Explain the signoff chain: is this a joinly authored patch?

James


^ permalink raw reply	[flat|nested] 7+ messages in thread

* RE: [PATCH][SCSI] megaraid_sas: Fix synchronization problem between sysPD IO path and AEN path
  2013-10-16 21:44 ` James Bottomley
@ 2013-10-17  4:15   ` Saxena, Sumit
  0 siblings, 0 replies; 7+ messages in thread
From: Saxena, Sumit @ 2013-10-17  4:15 UTC (permalink / raw)
  To: James Bottomley
  Cc: linux-scsi@vger.kernel.org, Desai, Kashyap, aradford@gmail.com



>-----Original Message-----
>From: James Bottomley [mailto:jbottomley@parallels.com]
>Sent: Thursday, October 17, 2013 3:15 AM
>To: Saxena, Sumit
>Cc: linux-scsi@vger.kernel.org; Desai, Kashyap; aradford@gmail.com
>Subject: Re: [PATCH][SCSI] megaraid_sas: Fix synchronization problem
>between sysPD IO path and AEN path
>
>On Wed, 2013-10-16 at 17:04 +0530, Sumit.Saxena@lsi.com wrote:
>> There is syncronization problem between sysPD IO path and AEN path.
>> Driver maintains instance->pd_list[] array, which will get updated(by
>> calling function megasas_get_pd_list[]), whenever any of below events
>> occurs-
>>
>> MR_EVT_PD_INSERTED
>> MR_EVT_PD_REMOVED
>> MR_EVT_CTRL_HOST_BUS_SCAN_REQUESTED
>> MR_EVT_FOREIGN_CFG_IMPORTED
>>
>> At same time running sysPD IO will be accessing the same array
>> instance->pd_list[], which is getting updated in AEN path, because of
>this IO may not get correct PD info from instance->pd_list[] array.
>>
>> Signed-off-by: Adam Radford <adam.radford@lsi.com>
>> Signed-off-by: Sumit Saxena <sumit.saxena@lsi.com>
>
>Explain the signoff chain: is this a joinly authored patch?

Yes, it's jointly authored patch. Originally, this patch is authored by Adam Radford, and then modified by me(Sumit Saxena).

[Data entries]
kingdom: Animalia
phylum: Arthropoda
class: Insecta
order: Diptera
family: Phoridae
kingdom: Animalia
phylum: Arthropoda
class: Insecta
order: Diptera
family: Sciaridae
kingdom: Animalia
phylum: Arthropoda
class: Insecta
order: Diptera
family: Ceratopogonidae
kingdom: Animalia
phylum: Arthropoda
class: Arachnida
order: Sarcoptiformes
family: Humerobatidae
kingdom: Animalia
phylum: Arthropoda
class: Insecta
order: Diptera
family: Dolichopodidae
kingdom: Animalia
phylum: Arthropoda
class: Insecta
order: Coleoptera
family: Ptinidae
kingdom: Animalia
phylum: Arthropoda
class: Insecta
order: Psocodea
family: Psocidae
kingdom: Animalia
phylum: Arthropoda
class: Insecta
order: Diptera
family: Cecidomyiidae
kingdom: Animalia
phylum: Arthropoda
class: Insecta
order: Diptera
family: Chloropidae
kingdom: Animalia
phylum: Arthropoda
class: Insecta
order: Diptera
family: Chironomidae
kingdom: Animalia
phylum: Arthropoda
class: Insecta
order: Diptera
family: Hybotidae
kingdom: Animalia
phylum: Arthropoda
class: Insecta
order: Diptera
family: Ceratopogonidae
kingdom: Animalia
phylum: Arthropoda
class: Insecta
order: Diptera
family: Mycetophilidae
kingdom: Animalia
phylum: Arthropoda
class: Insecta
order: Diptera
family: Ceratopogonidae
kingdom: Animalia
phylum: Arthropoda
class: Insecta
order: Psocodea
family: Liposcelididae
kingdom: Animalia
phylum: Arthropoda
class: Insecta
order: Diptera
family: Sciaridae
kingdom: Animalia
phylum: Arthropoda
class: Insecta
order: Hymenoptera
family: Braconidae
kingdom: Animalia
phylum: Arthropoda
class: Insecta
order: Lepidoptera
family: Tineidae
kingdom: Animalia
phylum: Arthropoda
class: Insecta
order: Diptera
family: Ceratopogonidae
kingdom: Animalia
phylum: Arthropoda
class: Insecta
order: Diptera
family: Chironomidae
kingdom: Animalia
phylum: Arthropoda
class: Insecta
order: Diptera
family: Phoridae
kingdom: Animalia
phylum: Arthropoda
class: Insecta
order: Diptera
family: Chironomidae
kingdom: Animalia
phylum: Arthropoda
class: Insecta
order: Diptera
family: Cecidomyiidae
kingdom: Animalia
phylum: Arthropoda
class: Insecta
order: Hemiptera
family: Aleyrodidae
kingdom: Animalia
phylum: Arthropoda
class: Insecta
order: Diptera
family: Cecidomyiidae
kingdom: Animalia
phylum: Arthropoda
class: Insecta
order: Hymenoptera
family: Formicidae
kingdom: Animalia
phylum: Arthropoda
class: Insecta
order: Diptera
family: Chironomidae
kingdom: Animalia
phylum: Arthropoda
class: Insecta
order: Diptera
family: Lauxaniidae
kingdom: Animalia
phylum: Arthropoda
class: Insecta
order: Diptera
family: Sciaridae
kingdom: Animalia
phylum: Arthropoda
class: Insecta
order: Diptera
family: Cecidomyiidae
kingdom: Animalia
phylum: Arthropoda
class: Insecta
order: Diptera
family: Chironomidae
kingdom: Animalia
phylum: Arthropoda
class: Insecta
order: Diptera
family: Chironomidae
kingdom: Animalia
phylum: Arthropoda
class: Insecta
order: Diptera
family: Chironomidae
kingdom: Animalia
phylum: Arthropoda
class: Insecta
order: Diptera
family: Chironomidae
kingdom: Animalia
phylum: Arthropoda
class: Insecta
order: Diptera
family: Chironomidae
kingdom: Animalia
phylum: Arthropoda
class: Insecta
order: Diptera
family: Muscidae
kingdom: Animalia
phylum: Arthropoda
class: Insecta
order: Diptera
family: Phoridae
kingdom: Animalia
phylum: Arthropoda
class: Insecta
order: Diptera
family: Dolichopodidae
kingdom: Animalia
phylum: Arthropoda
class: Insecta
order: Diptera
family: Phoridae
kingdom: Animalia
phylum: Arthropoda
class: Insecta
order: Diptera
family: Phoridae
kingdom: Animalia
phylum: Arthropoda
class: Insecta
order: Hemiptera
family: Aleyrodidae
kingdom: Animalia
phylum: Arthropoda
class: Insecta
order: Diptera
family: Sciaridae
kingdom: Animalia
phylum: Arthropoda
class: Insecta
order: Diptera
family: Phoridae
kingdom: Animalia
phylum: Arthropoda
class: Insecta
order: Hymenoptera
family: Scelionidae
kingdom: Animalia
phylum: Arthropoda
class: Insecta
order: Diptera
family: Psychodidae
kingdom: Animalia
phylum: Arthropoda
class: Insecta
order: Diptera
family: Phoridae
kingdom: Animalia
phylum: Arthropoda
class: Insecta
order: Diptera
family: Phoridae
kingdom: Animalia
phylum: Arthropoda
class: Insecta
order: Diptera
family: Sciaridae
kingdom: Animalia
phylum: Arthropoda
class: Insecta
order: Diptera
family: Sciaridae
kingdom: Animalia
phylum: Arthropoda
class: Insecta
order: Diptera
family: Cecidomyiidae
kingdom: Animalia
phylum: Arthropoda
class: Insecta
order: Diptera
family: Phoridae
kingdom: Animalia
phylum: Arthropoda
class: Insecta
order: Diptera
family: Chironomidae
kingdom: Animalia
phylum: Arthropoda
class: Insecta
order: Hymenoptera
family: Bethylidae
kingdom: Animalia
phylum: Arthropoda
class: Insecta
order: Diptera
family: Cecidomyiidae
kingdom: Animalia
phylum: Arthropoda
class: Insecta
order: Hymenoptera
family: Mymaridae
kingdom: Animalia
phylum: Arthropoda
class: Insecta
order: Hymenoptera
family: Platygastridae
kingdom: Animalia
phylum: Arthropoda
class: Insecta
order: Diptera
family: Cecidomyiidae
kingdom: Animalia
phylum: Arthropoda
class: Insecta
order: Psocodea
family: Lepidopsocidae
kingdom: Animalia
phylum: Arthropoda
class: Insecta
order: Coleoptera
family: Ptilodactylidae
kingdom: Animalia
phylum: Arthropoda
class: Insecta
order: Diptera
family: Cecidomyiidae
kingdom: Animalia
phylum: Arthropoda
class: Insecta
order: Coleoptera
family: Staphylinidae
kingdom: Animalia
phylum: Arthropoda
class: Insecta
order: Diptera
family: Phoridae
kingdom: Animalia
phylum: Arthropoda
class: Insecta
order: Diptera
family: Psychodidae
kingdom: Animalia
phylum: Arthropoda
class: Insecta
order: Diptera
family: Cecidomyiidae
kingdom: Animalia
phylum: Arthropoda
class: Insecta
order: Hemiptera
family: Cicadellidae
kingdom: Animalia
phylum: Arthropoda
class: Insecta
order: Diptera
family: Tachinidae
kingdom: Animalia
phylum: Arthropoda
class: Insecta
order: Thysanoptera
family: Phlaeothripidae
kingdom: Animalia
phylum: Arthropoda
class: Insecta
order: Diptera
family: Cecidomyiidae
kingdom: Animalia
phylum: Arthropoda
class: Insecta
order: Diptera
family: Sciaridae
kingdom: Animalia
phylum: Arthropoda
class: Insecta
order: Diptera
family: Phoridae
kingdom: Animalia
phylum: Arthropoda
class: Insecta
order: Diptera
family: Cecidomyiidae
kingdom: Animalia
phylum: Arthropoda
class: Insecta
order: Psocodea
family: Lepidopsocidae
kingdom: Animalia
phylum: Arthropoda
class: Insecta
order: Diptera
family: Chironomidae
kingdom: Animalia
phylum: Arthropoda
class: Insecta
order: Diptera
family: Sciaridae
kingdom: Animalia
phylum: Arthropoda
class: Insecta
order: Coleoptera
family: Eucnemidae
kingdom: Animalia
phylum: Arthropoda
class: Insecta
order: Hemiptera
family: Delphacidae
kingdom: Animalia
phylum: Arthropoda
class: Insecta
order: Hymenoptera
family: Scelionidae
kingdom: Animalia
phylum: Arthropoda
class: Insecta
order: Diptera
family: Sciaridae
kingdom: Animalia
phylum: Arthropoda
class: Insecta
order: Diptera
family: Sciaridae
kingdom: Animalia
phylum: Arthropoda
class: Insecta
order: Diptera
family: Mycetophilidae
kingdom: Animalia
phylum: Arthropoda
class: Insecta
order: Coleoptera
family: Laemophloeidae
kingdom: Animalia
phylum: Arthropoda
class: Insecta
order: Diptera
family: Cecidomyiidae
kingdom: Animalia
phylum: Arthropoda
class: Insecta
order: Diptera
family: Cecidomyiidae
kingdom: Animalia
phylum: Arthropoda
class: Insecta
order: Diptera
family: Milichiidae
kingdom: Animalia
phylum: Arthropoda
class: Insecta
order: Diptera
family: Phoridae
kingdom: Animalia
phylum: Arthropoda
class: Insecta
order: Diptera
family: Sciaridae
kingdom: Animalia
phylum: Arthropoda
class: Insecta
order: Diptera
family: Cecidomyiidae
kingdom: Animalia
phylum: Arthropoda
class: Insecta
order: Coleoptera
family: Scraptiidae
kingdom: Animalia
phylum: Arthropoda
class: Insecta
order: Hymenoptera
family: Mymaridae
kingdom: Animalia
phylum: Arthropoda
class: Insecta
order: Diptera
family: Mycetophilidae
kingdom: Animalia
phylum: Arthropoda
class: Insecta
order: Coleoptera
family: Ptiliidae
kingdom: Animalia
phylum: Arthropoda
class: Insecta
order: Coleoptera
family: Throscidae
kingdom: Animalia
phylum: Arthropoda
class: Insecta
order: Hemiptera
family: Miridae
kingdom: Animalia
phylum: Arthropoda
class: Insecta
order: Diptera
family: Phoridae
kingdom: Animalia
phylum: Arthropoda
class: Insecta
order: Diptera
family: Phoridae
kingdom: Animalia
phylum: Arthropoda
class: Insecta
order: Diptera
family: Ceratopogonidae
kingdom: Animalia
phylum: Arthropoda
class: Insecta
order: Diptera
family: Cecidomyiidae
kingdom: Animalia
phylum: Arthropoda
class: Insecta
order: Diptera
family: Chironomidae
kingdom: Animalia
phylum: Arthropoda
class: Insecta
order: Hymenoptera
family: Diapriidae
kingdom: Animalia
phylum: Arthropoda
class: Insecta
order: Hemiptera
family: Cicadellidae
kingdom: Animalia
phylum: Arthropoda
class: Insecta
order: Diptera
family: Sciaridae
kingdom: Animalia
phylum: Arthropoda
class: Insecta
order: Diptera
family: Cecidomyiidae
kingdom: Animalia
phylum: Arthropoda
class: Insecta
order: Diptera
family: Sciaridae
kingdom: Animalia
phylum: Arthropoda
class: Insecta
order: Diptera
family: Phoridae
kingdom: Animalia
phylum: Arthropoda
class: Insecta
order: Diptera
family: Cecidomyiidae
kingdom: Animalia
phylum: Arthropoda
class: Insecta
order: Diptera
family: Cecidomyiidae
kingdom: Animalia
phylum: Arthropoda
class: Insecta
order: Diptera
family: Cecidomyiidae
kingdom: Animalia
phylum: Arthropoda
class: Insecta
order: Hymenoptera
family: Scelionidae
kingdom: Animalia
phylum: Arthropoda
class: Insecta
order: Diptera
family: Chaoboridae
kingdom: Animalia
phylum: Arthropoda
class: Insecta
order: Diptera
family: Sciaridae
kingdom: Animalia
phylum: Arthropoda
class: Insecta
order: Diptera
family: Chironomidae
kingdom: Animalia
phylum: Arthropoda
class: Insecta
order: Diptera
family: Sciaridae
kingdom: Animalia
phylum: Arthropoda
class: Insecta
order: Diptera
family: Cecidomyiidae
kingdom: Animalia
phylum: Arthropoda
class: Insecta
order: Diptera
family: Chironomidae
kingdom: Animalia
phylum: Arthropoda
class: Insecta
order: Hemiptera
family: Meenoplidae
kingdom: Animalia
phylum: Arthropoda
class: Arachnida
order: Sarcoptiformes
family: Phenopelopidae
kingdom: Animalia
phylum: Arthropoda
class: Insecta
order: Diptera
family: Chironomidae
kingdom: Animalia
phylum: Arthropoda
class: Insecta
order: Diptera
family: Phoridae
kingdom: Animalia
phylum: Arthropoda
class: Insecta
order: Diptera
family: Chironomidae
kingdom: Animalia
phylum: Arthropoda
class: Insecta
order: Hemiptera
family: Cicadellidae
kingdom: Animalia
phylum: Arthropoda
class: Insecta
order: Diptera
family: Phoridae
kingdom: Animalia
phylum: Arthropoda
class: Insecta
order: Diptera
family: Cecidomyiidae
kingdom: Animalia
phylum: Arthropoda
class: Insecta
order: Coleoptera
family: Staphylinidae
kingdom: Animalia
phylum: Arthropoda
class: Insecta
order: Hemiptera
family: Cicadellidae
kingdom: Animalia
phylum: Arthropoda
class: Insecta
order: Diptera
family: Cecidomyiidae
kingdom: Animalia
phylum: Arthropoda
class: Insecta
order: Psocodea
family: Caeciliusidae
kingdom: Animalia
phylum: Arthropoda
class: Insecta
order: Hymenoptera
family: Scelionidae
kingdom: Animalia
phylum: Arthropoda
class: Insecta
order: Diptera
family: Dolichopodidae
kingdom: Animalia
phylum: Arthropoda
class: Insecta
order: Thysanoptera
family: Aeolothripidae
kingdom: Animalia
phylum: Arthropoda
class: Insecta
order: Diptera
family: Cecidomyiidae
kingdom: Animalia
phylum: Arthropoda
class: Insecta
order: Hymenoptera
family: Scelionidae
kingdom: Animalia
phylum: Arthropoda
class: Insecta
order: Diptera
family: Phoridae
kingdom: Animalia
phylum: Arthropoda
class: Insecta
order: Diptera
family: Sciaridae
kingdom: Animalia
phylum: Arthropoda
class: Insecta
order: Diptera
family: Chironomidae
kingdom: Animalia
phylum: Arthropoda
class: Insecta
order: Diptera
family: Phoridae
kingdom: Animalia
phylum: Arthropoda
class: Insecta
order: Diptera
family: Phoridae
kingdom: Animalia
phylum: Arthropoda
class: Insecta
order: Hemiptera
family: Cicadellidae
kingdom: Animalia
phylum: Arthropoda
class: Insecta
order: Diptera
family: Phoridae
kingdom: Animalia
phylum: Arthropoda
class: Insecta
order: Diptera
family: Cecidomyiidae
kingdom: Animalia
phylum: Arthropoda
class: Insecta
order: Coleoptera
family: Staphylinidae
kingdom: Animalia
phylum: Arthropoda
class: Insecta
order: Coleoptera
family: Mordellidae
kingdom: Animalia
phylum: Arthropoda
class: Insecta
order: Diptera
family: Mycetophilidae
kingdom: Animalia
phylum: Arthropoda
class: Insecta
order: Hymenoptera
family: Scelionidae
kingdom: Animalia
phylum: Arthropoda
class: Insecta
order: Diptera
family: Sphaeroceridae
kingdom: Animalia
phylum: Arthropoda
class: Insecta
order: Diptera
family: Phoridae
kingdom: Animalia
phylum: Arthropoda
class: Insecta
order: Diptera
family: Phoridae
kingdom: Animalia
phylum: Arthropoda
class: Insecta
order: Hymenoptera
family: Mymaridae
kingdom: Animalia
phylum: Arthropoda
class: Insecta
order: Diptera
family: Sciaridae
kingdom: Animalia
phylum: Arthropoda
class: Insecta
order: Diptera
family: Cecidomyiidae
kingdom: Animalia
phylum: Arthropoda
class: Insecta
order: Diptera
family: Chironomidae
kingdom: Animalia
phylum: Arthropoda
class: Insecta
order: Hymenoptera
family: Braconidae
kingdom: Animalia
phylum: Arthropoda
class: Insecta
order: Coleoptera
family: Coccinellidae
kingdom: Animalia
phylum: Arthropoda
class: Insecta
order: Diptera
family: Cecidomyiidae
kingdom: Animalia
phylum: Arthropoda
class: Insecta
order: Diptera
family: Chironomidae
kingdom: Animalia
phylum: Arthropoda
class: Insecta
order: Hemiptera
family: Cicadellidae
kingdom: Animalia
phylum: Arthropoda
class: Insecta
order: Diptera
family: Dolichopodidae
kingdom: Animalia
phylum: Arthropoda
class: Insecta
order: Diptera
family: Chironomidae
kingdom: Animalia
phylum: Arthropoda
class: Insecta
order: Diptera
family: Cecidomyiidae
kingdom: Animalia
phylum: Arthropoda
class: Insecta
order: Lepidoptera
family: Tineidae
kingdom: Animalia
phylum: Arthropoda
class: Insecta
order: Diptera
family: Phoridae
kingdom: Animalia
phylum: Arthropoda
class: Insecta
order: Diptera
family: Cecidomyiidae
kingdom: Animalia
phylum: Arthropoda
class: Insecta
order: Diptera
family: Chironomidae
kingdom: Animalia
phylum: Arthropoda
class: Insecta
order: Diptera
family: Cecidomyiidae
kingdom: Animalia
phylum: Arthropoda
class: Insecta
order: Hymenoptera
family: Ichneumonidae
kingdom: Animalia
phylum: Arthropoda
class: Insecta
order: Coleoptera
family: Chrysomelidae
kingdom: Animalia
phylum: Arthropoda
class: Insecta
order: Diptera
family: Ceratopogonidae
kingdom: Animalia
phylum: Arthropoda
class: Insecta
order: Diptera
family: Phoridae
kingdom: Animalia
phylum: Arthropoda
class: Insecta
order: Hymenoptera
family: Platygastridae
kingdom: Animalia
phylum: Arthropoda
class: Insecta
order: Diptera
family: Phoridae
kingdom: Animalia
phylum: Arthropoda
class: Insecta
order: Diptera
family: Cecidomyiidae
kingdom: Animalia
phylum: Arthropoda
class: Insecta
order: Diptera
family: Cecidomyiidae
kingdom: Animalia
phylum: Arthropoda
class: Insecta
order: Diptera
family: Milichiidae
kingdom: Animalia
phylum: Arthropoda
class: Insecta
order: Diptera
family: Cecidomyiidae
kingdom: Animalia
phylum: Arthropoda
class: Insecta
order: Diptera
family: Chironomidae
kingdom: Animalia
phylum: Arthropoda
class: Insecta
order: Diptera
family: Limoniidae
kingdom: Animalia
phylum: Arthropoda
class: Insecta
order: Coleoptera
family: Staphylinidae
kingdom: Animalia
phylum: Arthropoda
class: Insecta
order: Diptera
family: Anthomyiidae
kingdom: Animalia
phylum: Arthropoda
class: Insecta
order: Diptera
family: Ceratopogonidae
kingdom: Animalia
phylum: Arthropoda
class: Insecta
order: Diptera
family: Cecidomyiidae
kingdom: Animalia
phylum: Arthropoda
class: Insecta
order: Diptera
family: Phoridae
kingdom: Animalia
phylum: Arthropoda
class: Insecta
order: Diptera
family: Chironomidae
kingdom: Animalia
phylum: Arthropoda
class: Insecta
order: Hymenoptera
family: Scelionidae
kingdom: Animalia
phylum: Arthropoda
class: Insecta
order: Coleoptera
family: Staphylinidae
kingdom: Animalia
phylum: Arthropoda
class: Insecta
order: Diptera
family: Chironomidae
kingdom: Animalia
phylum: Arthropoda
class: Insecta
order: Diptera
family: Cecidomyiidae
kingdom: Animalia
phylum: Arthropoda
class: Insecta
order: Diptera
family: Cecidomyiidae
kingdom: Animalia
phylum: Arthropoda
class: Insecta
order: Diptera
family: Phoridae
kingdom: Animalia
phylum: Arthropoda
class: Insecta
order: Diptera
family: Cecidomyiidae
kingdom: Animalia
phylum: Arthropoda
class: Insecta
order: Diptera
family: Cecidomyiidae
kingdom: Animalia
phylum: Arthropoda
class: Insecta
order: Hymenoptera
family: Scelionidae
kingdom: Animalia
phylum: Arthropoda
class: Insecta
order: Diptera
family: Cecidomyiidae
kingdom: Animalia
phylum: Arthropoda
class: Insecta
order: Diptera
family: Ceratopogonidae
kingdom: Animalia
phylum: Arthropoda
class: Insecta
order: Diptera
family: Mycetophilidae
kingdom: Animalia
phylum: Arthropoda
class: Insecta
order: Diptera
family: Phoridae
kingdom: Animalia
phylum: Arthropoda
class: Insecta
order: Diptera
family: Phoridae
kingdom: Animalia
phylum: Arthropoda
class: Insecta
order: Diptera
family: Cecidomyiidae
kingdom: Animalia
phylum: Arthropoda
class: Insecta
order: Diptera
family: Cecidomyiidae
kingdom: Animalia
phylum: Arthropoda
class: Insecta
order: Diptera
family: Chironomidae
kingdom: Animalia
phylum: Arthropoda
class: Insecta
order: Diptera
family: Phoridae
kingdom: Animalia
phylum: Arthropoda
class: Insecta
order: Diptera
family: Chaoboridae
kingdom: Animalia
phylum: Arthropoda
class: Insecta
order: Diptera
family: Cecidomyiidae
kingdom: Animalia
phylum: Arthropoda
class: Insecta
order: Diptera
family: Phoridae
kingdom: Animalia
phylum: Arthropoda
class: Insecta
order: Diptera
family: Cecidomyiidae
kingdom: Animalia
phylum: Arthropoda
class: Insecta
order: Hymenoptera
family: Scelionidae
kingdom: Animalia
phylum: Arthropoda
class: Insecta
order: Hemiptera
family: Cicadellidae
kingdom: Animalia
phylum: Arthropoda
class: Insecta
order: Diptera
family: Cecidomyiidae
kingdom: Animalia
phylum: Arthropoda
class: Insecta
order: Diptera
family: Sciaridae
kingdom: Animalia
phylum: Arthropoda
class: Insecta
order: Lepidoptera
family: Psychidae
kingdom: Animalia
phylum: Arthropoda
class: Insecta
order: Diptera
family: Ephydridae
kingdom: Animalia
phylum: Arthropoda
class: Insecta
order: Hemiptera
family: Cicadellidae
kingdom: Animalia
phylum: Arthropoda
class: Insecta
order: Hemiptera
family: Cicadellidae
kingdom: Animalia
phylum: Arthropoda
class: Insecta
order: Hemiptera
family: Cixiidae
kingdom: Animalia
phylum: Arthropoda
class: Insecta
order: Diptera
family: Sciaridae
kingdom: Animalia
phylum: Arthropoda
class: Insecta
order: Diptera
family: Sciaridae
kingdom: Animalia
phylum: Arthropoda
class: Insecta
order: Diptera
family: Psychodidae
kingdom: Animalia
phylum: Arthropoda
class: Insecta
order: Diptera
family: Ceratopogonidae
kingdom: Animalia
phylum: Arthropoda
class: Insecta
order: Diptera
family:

- WHAT IS ASKED -
(1) Answer these questions about the megaraid_sas patch thread:
(a) Which array does the driver keep that gets updated when certain events occur?
(b) Which function is called to update that array?
(c) According to the reply, who originally authored the patch?
(2) Pick up the megaraid_sas patch thread right after its final sentence and keep writing it.

- PER-TASK ANSWERS -
(1)
(a) instance->pd_list[]
(b) megasas_get_pd_list[]
(c) Adam Radford

(2)
>
>James
>



^ permalink raw reply	[flat|nested] 7+ messages in thread

* Re: [PATCH][SCSI] megaraid_sas: Fix synchronization problem between sysPD IO path and AEN path
  2013-10-16 11:34 [PATCH][SCSI] megaraid_sas: Fix synchronization problem between sysPD IO path and AEN path Sumit.Saxena
  2013-10-16 21:44 ` James Bottomley
@ 2013-10-17 14:04 ` Tomas Henzl
  2013-10-17 15:10   ` Saxena, Sumit
  1 sibling, 1 reply; 7+ messages in thread
From: Tomas Henzl @ 2013-10-17 14:04 UTC (permalink / raw)
  To: Sumit.Saxena, linux-scsi; +Cc: jbottomley, kashyap.desai, aradford

On 10/16/2013 01:34 PM, Sumit.Saxena@lsi.com wrote:
> There is syncronization problem between sysPD IO path and AEN path. Driver maintains instance->pd_list[] array, which will get updated(by calling function megasas_get_pd_list[]), whenever any of below events occurs-

Hi Sumit,
- I'm a bit confused here- there are two threads which might access the same array, but the problem is still there
  when the second thread accesses the array during the final memcpy, I have expected that you will add some locking,
  but maybe I'm missing something.
- now the code zeroes the pd_list even when the 
  (ret == 0 && (ci->count < (MEGASAS_MAX_PD_CHANNELS * MEGASAS_MAX_DEV_PER_CHANNEL)))
  is not true. This is I think new - is that intentional?
Thanks, Tomas
 

>
>
>
>
>
>
> MR_EVT_PD_INSERTED
> MR_EVT_PD_REMOVED
> MR_EVT_CTRL_HOST_BUS_SCAN_REQUESTED
> MR_EVT_FOREIGN_CFG_IMPORTED
>
> At same time running sysPD IO will be accessing the same array instance->pd_list[], which is getting updated in AEN path, because
> of this IO may not get correct PD info from instance->pd_list[] array.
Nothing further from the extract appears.